> Bloc de texte
--------------------------------

Les plus vulnérables sont les endroits où il est physiquement le plus facile de procéder à un sabotage. En mer Baltique, des « navires fantômes » russes et chinois endommagent les câbles sous-marins en traînant leurs ancres sur les fonds marins. Après les premiers dommages dans cette zone, les États baltes ont renforcé la surveillance, également grâce aux satellites de l’OTAN. Aujourd’hui, le sabotage en mer Baltique est plus difficile, à cause du climat et de la profondeur.

Actuellement, le Moyen-Orient est la zone la plus exposée, et l’accroissement des menaces révèle les plus grandes faiblesses de notre infrastructure sous-marine stratégique. Les fonds marins du golfe Persique sont par endroits peu profonds, et un nombre considérable de câbles traversent la région pour rejoindre la Méditerranée. Ils constituent un « poumon stratégique » à l’échelle mondiale. Ces câbles sont très exposés et donc des cibles faciles pour ceux qui veulent les saboter, même sans technologie sous-marine avancée.

Comment l’Italie se prépare-t-elle face à cette menace ?

Le rôle géostratégique du « domaine maritime » a crû si rapidement avec les nouvelles technologies que toute perturbation – qu’elle concerne la libre circulation dans les passages stratégiques que sont les détroits, isthmes ou canaux, les fameux « goulets d’étranglement » (choke points) ; ou qu’elle touche le fonctionnement normal des infrastructures sous-marines de transport d’hydrocarbures, de câbles de communication ou de transmission d’énergie – peut avoir des effets immédiats et dévastateurs, à la fois mondiaux et durables, avec de graves conséquences économiques, politiques et sécuritaires.

L’Italie, avec plus de 8 000 kilomètres de côtes, est à la fois un pays continental et maritime, qui joue un rôle géostratégique central dans un contexte international de plus en plus instable. La guerre d’agression russe contre l’Ukraine, la politique de plus en plus agressive de la Chine et la fragmentation dans la zone méditerranéenne élargie ne sont que quelques-unes des principales sources de menace pour les intérêts et la sécurité italiens et européens, offrant aux puissances étrangères l’occasion d’interférer dans la politique italienne et européenne.

Avec la récente création du centre national des opérations sous-marines, le gouvernement a franchi une première étape importante pour permettre à l’État italien d’exercer également son autorité dans le « domaine sous-marin » de la Méditerranée, tout en renforçant, développant et valorisant ses capacités et sa compétitivité dans le secteur sous-marin – un domaine où la marine italienne (civile et militaire), l’industrie et la technologie sont déjà de classe mondiale.

--------------------------------

> Extraits des lignes
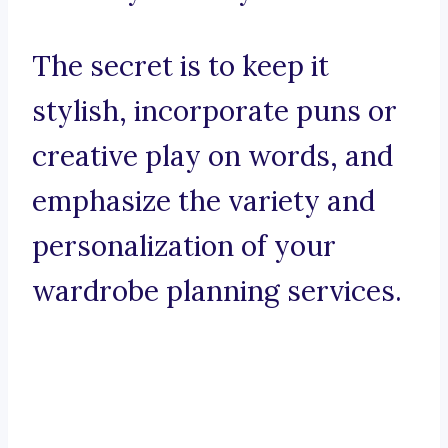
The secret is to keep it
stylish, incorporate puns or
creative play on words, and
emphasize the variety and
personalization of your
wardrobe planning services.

--------------------------------

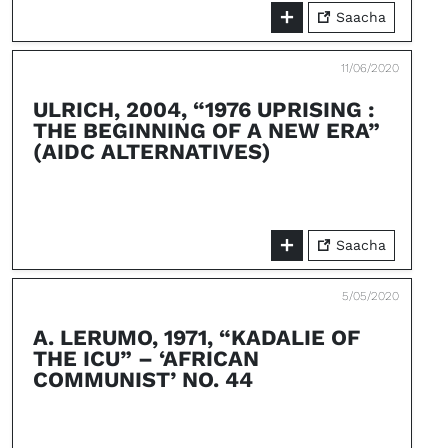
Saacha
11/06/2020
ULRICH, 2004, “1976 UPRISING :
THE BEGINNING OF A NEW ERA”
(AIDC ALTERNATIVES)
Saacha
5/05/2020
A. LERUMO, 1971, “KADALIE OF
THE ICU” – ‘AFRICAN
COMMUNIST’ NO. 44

--------------------------------

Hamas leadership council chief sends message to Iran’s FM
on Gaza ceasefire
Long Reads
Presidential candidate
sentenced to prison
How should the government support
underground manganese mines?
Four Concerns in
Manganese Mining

--------------------------------

> Énoncé
Recopiez le texte sur les câbles sous-marins depuis « Les plus vulnérables » jusqu'à « de la profondeur. », en substituant « détériorent » à « endommagent ».

> Réponse
Les plus vulnérables sont les endroits où il est physiquement le plus facile de procéder à un sabotage. En mer Baltique, des « navires fantômes » russes et chinois détériorent les câbles sous-marins en traînant leurs ancres sur les fonds marins. Après les premiers dommages dans cette zone, les États baltes ont renforcé la surveillance, également grâce aux satellites de l’OTAN. Aujourd’hui, le sabotage en mer Baltique est plus difficile, à cause du climat et de la profondeur.